*** Opening RECORDS FOR THIS TASK ***

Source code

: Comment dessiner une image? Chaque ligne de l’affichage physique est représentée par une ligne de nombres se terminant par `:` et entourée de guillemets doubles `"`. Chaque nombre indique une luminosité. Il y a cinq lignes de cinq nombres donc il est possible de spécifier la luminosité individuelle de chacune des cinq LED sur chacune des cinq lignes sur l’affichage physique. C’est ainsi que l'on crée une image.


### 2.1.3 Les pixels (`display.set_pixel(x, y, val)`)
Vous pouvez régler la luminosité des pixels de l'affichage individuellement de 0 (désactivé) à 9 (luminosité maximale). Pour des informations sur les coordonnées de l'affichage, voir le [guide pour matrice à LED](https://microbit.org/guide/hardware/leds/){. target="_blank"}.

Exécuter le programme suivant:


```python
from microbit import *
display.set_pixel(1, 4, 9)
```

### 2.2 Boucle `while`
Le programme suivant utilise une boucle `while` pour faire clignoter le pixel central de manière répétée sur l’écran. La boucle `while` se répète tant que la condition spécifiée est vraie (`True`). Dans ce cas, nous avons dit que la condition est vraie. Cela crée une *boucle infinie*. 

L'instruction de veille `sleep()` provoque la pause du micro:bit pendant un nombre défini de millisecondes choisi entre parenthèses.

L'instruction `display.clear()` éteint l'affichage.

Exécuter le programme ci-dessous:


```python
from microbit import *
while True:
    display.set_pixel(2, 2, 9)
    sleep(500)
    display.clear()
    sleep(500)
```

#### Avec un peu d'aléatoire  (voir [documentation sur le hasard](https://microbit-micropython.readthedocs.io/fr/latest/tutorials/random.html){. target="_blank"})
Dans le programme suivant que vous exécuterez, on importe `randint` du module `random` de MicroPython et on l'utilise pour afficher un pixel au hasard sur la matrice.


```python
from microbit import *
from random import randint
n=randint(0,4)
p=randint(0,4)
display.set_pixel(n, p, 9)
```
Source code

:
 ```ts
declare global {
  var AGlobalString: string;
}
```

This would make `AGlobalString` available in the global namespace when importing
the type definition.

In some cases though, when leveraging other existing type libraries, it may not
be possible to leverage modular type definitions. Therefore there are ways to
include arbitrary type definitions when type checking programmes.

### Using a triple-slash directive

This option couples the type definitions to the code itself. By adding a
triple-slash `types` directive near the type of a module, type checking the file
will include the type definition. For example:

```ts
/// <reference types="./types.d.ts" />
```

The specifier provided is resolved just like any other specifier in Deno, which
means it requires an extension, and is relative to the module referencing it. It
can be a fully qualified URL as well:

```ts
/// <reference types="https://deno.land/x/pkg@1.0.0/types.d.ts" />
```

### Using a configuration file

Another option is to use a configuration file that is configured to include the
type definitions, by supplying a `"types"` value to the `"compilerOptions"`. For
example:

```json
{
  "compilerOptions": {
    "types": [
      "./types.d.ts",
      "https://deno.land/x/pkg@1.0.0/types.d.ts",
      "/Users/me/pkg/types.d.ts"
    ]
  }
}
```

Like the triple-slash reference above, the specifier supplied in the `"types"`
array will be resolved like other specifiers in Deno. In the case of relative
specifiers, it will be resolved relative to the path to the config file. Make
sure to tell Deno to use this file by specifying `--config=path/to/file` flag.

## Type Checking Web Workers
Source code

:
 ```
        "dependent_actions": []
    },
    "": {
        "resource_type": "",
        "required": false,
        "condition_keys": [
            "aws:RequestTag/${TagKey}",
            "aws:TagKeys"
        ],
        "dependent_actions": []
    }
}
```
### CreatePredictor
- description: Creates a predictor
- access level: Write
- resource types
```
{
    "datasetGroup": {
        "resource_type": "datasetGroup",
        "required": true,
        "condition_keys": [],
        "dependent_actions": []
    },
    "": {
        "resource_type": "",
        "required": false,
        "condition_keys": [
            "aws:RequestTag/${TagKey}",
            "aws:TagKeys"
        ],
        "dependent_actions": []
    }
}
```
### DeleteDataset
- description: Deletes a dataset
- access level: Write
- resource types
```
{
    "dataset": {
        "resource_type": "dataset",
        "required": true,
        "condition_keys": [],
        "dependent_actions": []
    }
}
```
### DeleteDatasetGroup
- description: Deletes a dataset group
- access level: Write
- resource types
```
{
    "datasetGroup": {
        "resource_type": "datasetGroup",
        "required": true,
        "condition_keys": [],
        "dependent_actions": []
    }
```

*** Closing RECORDS FOR THIS TASK ***

PROBLEM TO SOLVE: Your reply must consist of a number alone: the count of lines in the listing that contain the string "slash".

RESPONSE BELOW: 3